Par LA LETTRE DES JURISTES D'AFFAIRES

Paru dans La Lettre des Juristes d'Affaires n°1420 du 11 novembre 2019
Par Jeanne Disset - Photo : Performance Publique

Alors que 2018 a été qualifiée d’année record de l’activisme, les rapports, celui des parlementaires Eric Woerth et Benjamin Dirx, celui de la banque Lazard et enfin celui du Club des Juristes, se multiplient. Entretien exclusif avec Michel Prada, président de la Commission du Club des Juristes, pour présenter ses propositions.

Quelle est votre position sur l’activisme actionnarial ?

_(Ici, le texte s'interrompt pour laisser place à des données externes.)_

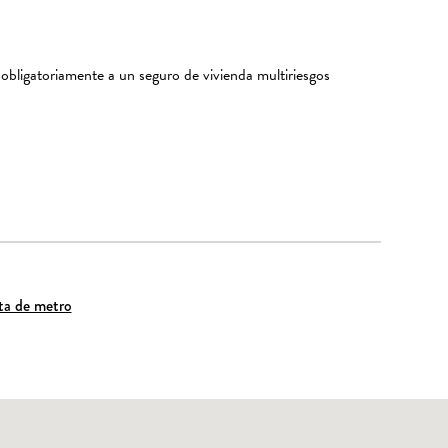
 obligatoriamente a un seguro de vivienda multiriesgos
ta de metro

L’activisme actionnarial n’est ni bon ni mauvais en soi. C’est une donnée de marché : les actionnaires ont le droit -et peut-être même le devoir-, de s’interroger sur le fonctionnement des entreprises. L’activisme actionnarial est une palette de situations, de stratégies, de méthodes, et encadrer ce concept dans une catégorie juridique est impossible. Alors, le Club des Juristes a choisi d’analyser les comportements susceptibles de porter atteinte au bon fonctionnement du marché, à sa transparence et à la loyauté des échanges. Aujourd’hui, il y a des fonds, principalement des fonds d’investissement, qui se sont donnés comme objectif de jouer le rôle d’actionnaires minoritaires, de manière active, en analysant la stratégie, les résultats, la gouvernance, la conformité aux grands principes ESG des entreprises, et qui essayent de peser sur celles-ci afin que, lorsqu’ils estiment que c’est nécessaire et souhaitable, elles fassent les modifications nécessaires pour améliorer leur performance et rendement. Quand le dialogue n’a pas eu lieu, ou a eu lieu mais ne s’est pas bien passé, les activistes s’engagent dans une campagne publique. C’est sans doute cela la caractéristique de l’activiste : il fait campagne et il le fait avec comme objectif de fédérer, autour de sa thèse, d’autres actionnaires qui sont souvent des gérants « passifs » pratiquant de la gestion indicielle. Les actionnaires ordinaires, quand ils ne sont pas contents, ils vendent. Or ces activistes décident d’agir. Il faut encadrer ces campagnes publiques et faire qu’elles se passent normalement, qu’il n’y ait pas d’asymétrie ou d’inégalités des armes entre actionnaires activistes et entreprises.